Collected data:
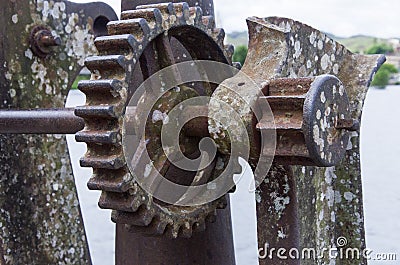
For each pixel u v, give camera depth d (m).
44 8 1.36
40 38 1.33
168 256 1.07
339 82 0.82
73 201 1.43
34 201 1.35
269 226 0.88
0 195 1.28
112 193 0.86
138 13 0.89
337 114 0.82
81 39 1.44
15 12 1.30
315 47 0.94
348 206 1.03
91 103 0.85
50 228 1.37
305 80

...

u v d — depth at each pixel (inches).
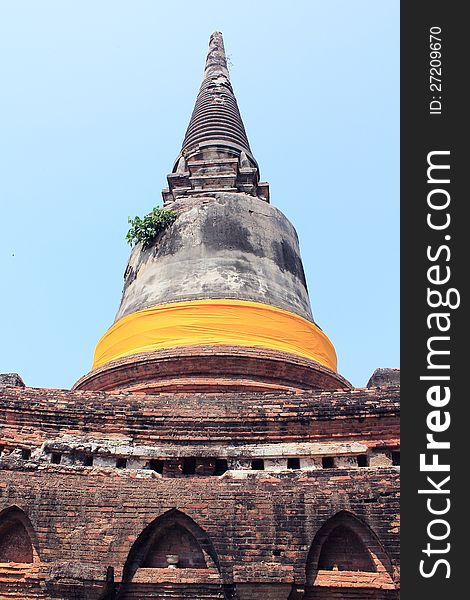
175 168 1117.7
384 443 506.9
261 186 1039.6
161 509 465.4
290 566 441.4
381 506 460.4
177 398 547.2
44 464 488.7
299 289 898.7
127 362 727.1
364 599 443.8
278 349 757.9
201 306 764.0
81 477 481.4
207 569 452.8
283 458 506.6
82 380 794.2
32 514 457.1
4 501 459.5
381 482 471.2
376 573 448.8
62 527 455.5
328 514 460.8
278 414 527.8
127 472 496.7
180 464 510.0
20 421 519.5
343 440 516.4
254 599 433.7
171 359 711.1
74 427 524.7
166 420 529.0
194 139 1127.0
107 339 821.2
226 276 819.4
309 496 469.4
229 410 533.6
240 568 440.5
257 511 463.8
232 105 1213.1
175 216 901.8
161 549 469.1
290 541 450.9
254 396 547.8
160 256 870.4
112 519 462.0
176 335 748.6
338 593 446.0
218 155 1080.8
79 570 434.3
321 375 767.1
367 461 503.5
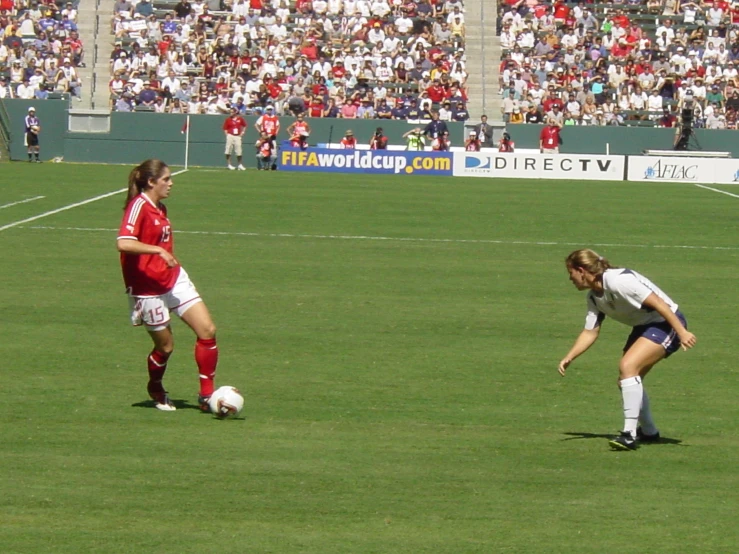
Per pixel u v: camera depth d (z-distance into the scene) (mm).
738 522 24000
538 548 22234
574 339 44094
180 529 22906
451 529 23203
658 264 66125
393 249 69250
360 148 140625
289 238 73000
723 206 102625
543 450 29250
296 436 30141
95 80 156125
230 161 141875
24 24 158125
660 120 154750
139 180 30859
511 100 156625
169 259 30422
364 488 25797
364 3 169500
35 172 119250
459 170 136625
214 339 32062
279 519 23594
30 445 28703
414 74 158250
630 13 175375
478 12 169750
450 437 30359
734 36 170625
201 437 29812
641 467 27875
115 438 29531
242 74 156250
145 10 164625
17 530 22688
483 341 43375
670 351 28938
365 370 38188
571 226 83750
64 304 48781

__About this exercise__
From the records above, transcribe only the stretch from the line with "175 216 901.8" through the line with "511 100 156625", keeping both ends. Omit pictures.

__Written solution__
175 216 901.8
161 549 469.1
290 541 450.9
254 396 547.8
160 256 870.4
112 519 462.0
176 335 748.6
338 593 446.0
218 155 1080.8
79 570 434.3
321 375 767.1
367 461 503.5
Per pixel u v: camera depth d (z-distance into the scene) (mm).
738 522 24000
538 548 22234
574 339 44094
180 529 22906
451 529 23203
658 264 66125
393 249 69250
360 148 140625
289 238 73000
723 206 102625
543 450 29250
296 436 30141
95 80 156125
230 161 141875
24 24 158125
660 120 154750
139 180 30859
511 100 156625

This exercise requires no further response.